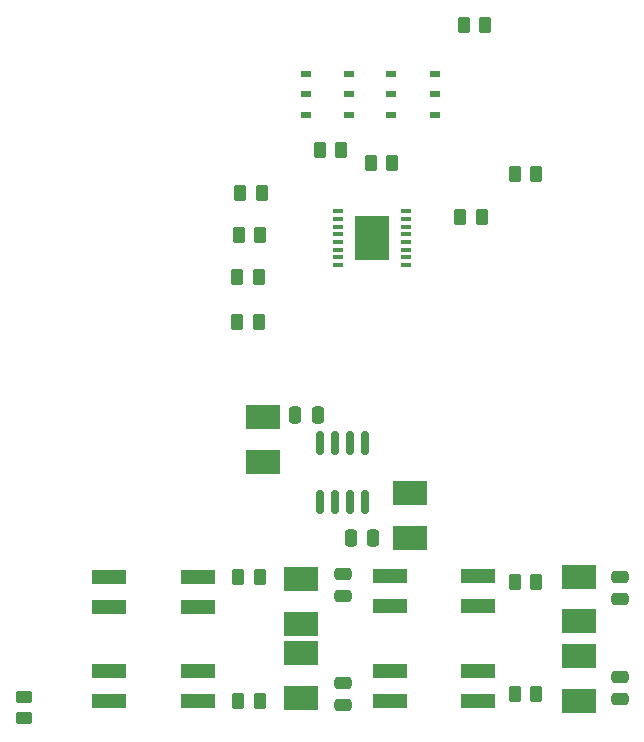
<source format=gbr>
%TF.GenerationSoftware,KiCad,Pcbnew,(6.0.10)*%
%TF.CreationDate,2023-06-26T14:12:15+09:00*%
%TF.ProjectId,OurDream,4f757244-7265-4616-9d2e-6b696361645f,rev?*%
%TF.SameCoordinates,Original*%
%TF.FileFunction,Paste,Top*%
%TF.FilePolarity,Positive*%
%FSLAX46Y46*%
G04 Gerber Fmt 4.6, Leading zero omitted, Abs format (unit mm)*
G04 Created by KiCad (PCBNEW (6.0.10)) date 2023-06-26 14:12:15*
%MOMM*%
%LPD*%
G01*
G04 APERTURE LIST*
G04 Aperture macros list*
%AMRoundRect*
0 Rectangle with rounded corners*
0 $1 Rounding radius*
0 $2 $3 $4 $5 $6 $7 $8 $9 X,Y pos of 4 corners*
0 Add a 4 corners polygon primitive as box body*
4,1,4,$2,$3,$4,$5,$6,$7,$8,$9,$2,$3,0*
0 Add four circle primitives for the rounded corners*
1,1,$1+$1,$2,$3*
1,1,$1+$1,$4,$5*
1,1,$1+$1,$6,$7*
1,1,$1+$1,$8,$9*
0 Add four rect primitives between the rounded corners*
20,1,$1+$1,$2,$3,$4,$5,0*
20,1,$1+$1,$4,$5,$6,$7,0*
20,1,$1+$1,$6,$7,$8,$9,0*
20,1,$1+$1,$8,$9,$2,$3,0*%
G04 Aperture macros list end*
%ADD10RoundRect,0.250000X-0.475000X0.250000X-0.475000X-0.250000X0.475000X-0.250000X0.475000X0.250000X0*%
%ADD11R,3.000000X2.000000*%
%ADD12RoundRect,0.250000X0.250000X0.475000X-0.250000X0.475000X-0.250000X-0.475000X0.250000X-0.475000X0*%
%ADD13RoundRect,0.250000X-0.250000X-0.475000X0.250000X-0.475000X0.250000X0.475000X-0.250000X0.475000X0*%
%ADD14RoundRect,0.250000X-0.262500X-0.450000X0.262500X-0.450000X0.262500X0.450000X-0.262500X0.450000X0*%
%ADD15R,3.000000X1.200000*%
%ADD16RoundRect,0.250000X-0.450000X0.262500X-0.450000X-0.262500X0.450000X-0.262500X0.450000X0.262500X0*%
%ADD17R,0.900000X0.350000*%
%ADD18R,3.000000X3.700000*%
%ADD19RoundRect,0.250000X0.262500X0.450000X-0.262500X0.450000X-0.262500X-0.450000X0.262500X-0.450000X0*%
%ADD20R,0.850000X0.600000*%
%ADD21RoundRect,0.150000X-0.150000X0.825000X-0.150000X-0.825000X0.150000X-0.825000X0.150000X0.825000X0*%
G04 APERTURE END LIST*
D10*
%TO.C,C1*%
X126500000Y-140000000D03*
X126500000Y-141900000D03*
%TD*%
D11*
%TO.C,C2*%
X123000000Y-141300000D03*
X123000000Y-137500000D03*
%TD*%
D10*
%TO.C,C3*%
X150000000Y-139500000D03*
X150000000Y-141400000D03*
%TD*%
D11*
%TO.C,C4*%
X123000000Y-135000000D03*
X123000000Y-131200000D03*
%TD*%
%TO.C,C5*%
X146500000Y-141500000D03*
X146500000Y-137700000D03*
%TD*%
%TO.C,C6*%
X146500000Y-134800000D03*
X146500000Y-131000000D03*
%TD*%
D12*
%TO.C,C7*%
X129093000Y-127762000D03*
X127193000Y-127762000D03*
%TD*%
D11*
%TO.C,C8*%
X132207000Y-127762000D03*
X132207000Y-123962000D03*
%TD*%
D13*
%TO.C,C10*%
X122494000Y-117348000D03*
X124394000Y-117348000D03*
%TD*%
D10*
%TO.C,C11*%
X126500000Y-130750000D03*
X126500000Y-132650000D03*
%TD*%
%TO.C,C12*%
X150000000Y-131000000D03*
X150000000Y-132900000D03*
%TD*%
D14*
%TO.C,L1*%
X117675000Y-141500000D03*
X119500000Y-141500000D03*
%TD*%
%TO.C,L2*%
X141087500Y-140912500D03*
X142912500Y-140912500D03*
%TD*%
D15*
%TO.C,L3*%
X106750000Y-139000000D03*
X106750000Y-141540000D03*
X114250000Y-141540000D03*
X114250000Y-139000000D03*
%TD*%
%TO.C,L4*%
X130500000Y-138960000D03*
X130500000Y-141500000D03*
X138000000Y-141500000D03*
X138000000Y-138960000D03*
%TD*%
D14*
%TO.C,L7*%
X117675000Y-131000000D03*
X119500000Y-131000000D03*
%TD*%
%TO.C,L8*%
X141087500Y-131500000D03*
X142912500Y-131500000D03*
%TD*%
D16*
%TO.C,R7*%
X99500000Y-141175000D03*
X99500000Y-143000000D03*
%TD*%
D15*
%TO.C,L5*%
X106750000Y-131000000D03*
X106750000Y-133540000D03*
X114250000Y-133540000D03*
X114250000Y-131000000D03*
%TD*%
%TO.C,L6*%
X130500000Y-130960000D03*
X130500000Y-133500000D03*
X138000000Y-133500000D03*
X138000000Y-130960000D03*
%TD*%
D11*
%TO.C,C9*%
X119761000Y-121275000D03*
X119761000Y-117475000D03*
%TD*%
D14*
%TO.C,R13*%
X141073500Y-96901000D03*
X142898500Y-96901000D03*
%TD*%
%TO.C,R12*%
X136755500Y-84328000D03*
X138580500Y-84328000D03*
%TD*%
%TO.C,R3*%
X117705500Y-102108000D03*
X119530500Y-102108000D03*
%TD*%
%TO.C,R4*%
X117578500Y-105664000D03*
X119403500Y-105664000D03*
%TD*%
D17*
%TO.C,DA1*%
X126157000Y-100087000D03*
X126157000Y-100737000D03*
X126157000Y-101387000D03*
X126157000Y-102037000D03*
X126157000Y-102687000D03*
X126157000Y-103337000D03*
X126157000Y-103987000D03*
X126157000Y-104637000D03*
X131907000Y-104637000D03*
X131907000Y-103987000D03*
X131907000Y-103337000D03*
X131907000Y-102687000D03*
X131907000Y-102037000D03*
X131907000Y-101387000D03*
X131907000Y-100737000D03*
X131907000Y-100087000D03*
D18*
X129032000Y-102362000D03*
%TD*%
D19*
%TO.C,R6*%
X138303000Y-100584000D03*
X136478000Y-100584000D03*
%TD*%
D14*
%TO.C,R10*%
X128881500Y-96012000D03*
X130706500Y-96012000D03*
%TD*%
%TO.C,R11*%
X124563500Y-94869000D03*
X126388500Y-94869000D03*
%TD*%
D20*
%TO.C,SW2*%
X130611000Y-88420000D03*
X130611000Y-90170000D03*
X130611000Y-91920000D03*
X134311000Y-88420000D03*
X134311000Y-90170000D03*
X134311000Y-91920000D03*
%TD*%
D14*
%TO.C,R2*%
X117832500Y-98552000D03*
X119657500Y-98552000D03*
%TD*%
D20*
%TO.C,SW1*%
X123372000Y-88420000D03*
X123372000Y-90170000D03*
X123372000Y-91920000D03*
X127072000Y-88420000D03*
X127072000Y-90170000D03*
X127072000Y-91920000D03*
%TD*%
D14*
%TO.C,R5*%
X117578500Y-109474000D03*
X119403500Y-109474000D03*
%TD*%
D21*
%TO.C,U1*%
X128397000Y-119699000D03*
X127127000Y-119699000D03*
X125857000Y-119699000D03*
X124587000Y-119699000D03*
X124587000Y-124649000D03*
X125857000Y-124649000D03*
X127127000Y-124649000D03*
X128397000Y-124649000D03*
%TD*%
M02*

</source>
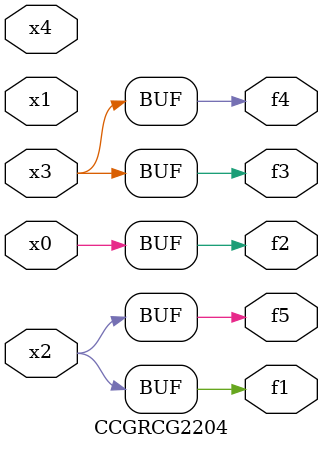
<source format=v>
module CCGRCG2204(
	input x0, x1, x2, x3, x4,
	output f1, f2, f3, f4, f5
);
	assign f1 = x2;
	assign f2 = x0;
	assign f3 = x3;
	assign f4 = x3;
	assign f5 = x2;
endmodule

</source>
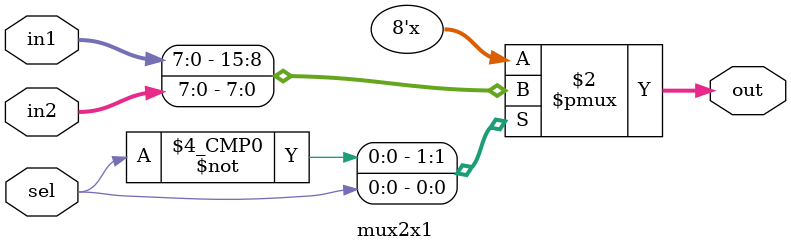
<source format=sv>
module mux2x1
(
	input  logic       sel,
	input  logic [7:0] in1, 
	input  logic [7:0] in2, 
	output logic [7:0] out
);

    always_comb
    begin
        case(sel)
            1'b0: out = in1;
            1'b1: out = in2;
        endcase
    end

endmodule
</source>
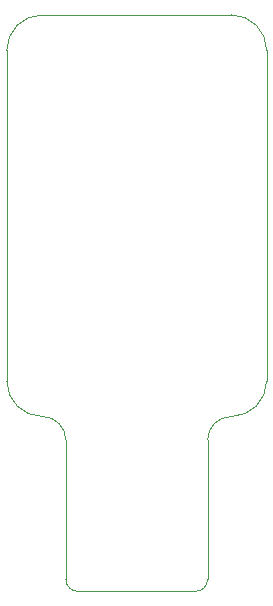
<source format=gbr>
%TF.GenerationSoftware,KiCad,Pcbnew,8.0.4*%
%TF.CreationDate,2024-09-01T23:06:17-05:00*%
%TF.ProjectId,Quick Hack,51756963-6b20-4486-9163-6b2e6b696361,rev?*%
%TF.SameCoordinates,Original*%
%TF.FileFunction,Profile,NP*%
%FSLAX46Y46*%
G04 Gerber Fmt 4.6, Leading zero omitted, Abs format (unit mm)*
G04 Created by KiCad (PCBNEW 8.0.4) date 2024-09-01 23:06:17*
%MOMM*%
%LPD*%
G01*
G04 APERTURE LIST*
%TA.AperFunction,Profile*%
%ADD10C,0.050000*%
%TD*%
G04 APERTURE END LIST*
D10*
X142800000Y-85200000D02*
G75*
G02*
X139800000Y-88200000I-3000000J0D01*
G01*
X142800000Y-57200000D02*
X142800000Y-85200000D01*
X137800000Y-102000000D02*
X137800000Y-90200000D01*
X131800000Y-103000000D02*
X136800000Y-103000000D01*
X139800000Y-54200000D02*
G75*
G02*
X142800000Y-57200000I0J-3000000D01*
G01*
X131800000Y-103000000D02*
X126800000Y-103000000D01*
X120800000Y-57200000D02*
G75*
G02*
X123800000Y-54200000I3000000J0D01*
G01*
X123800000Y-88200000D02*
G75*
G02*
X125800000Y-90200000I0J-2000000D01*
G01*
X123800000Y-88200000D02*
G75*
G02*
X120800000Y-85200000I0J3000000D01*
G01*
X137800000Y-102000000D02*
G75*
G02*
X136800000Y-103000000I-1000000J0D01*
G01*
X125800000Y-102000000D02*
X125800000Y-90200000D01*
X139800000Y-54200000D02*
X123800000Y-54200000D01*
X126800000Y-103000000D02*
G75*
G02*
X125800000Y-102000000I0J1000000D01*
G01*
X120800000Y-57200000D02*
X120800000Y-85200000D01*
X137800000Y-90200000D02*
G75*
G02*
X139800000Y-88200000I2000000J0D01*
G01*
M02*

</source>
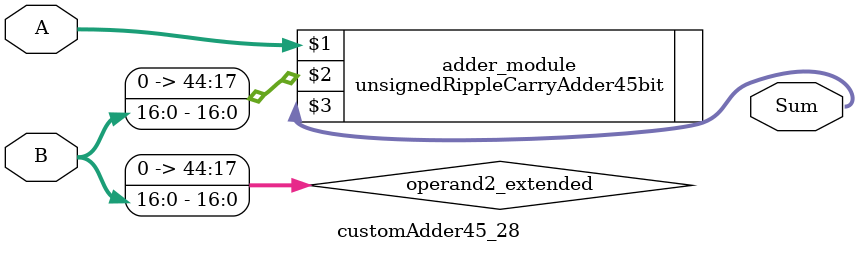
<source format=v>
module customAdder45_28(
                        input [44 : 0] A,
                        input [16 : 0] B,
                        
                        output [45 : 0] Sum
                );

        wire [44 : 0] operand2_extended;
        
        assign operand2_extended =  {28'b0, B};
        
        unsignedRippleCarryAdder45bit adder_module(
            A,
            operand2_extended,
            Sum
        );
        
        endmodule
        
</source>
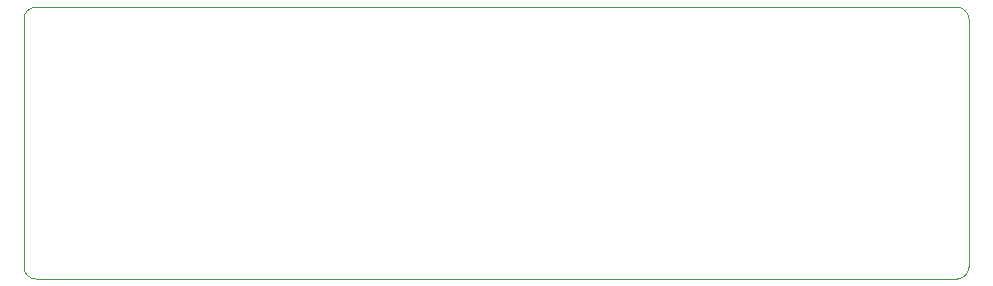
<source format=gbr>
%TF.GenerationSoftware,KiCad,Pcbnew,(5.1.9)-1*%
%TF.CreationDate,2021-02-24T20:28:46+08:00*%
%TF.ProjectId,M-HL10-kit,4d2d484c-3130-42d6-9b69-742e6b696361,rev?*%
%TF.SameCoordinates,Original*%
%TF.FileFunction,Profile,NP*%
%FSLAX46Y46*%
G04 Gerber Fmt 4.6, Leading zero omitted, Abs format (unit mm)*
G04 Created by KiCad (PCBNEW (5.1.9)-1) date 2021-02-24 20:28:46*
%MOMM*%
%LPD*%
G01*
G04 APERTURE LIST*
%TA.AperFunction,Profile*%
%ADD10C,0.050000*%
%TD*%
G04 APERTURE END LIST*
D10*
X215000000Y-80000000D02*
G75*
G02*
X216000000Y-81000000I0J-1000000D01*
G01*
X216000000Y-102000000D02*
G75*
G02*
X215000000Y-103000000I-1000000J0D01*
G01*
X137000000Y-103000000D02*
G75*
G02*
X136000000Y-102000000I0J1000000D01*
G01*
X136000000Y-81000000D02*
G75*
G02*
X137000000Y-80000000I1000000J0D01*
G01*
X216000000Y-81000000D02*
X216000000Y-102000000D01*
X137000000Y-80000000D02*
X215000000Y-80000000D01*
X137000000Y-103000000D02*
X215000000Y-103000000D01*
X136000000Y-81000000D02*
X136000000Y-102000000D01*
M02*

</source>
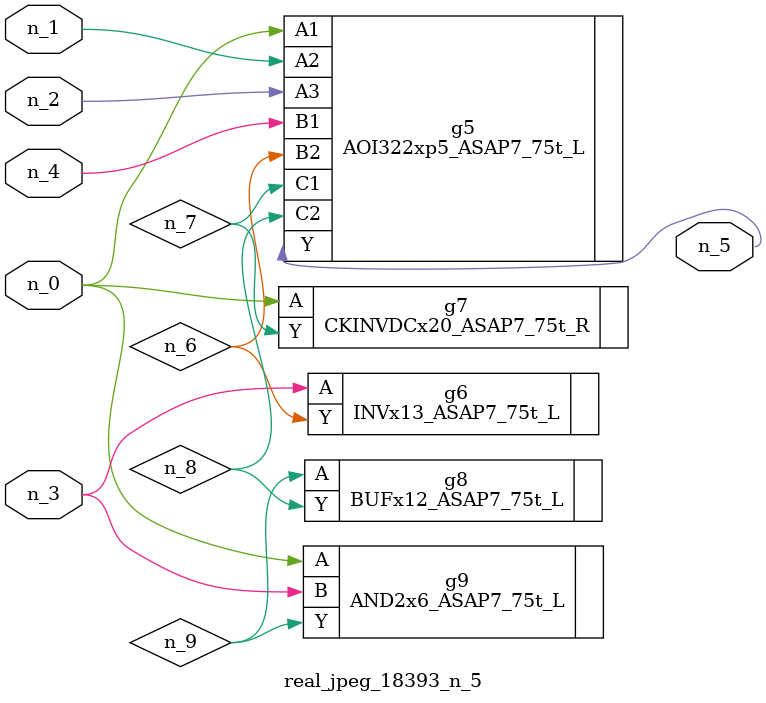
<source format=v>
module real_jpeg_18393_n_5 (n_4, n_0, n_1, n_2, n_3, n_5);

input n_4;
input n_0;
input n_1;
input n_2;
input n_3;

output n_5;

wire n_8;
wire n_6;
wire n_7;
wire n_9;

AOI322xp5_ASAP7_75t_L g5 ( 
.A1(n_0),
.A2(n_1),
.A3(n_2),
.B1(n_4),
.B2(n_6),
.C1(n_7),
.C2(n_8),
.Y(n_5)
);

CKINVDCx20_ASAP7_75t_R g7 ( 
.A(n_0),
.Y(n_7)
);

AND2x6_ASAP7_75t_L g9 ( 
.A(n_0),
.B(n_3),
.Y(n_9)
);

INVx13_ASAP7_75t_L g6 ( 
.A(n_3),
.Y(n_6)
);

BUFx12_ASAP7_75t_L g8 ( 
.A(n_9),
.Y(n_8)
);


endmodule
</source>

◆ ◆ ◆ ◆

Only one number is expected: the count of lines in the entries holding the string "four".

→ **OUTPUT BELOW**
2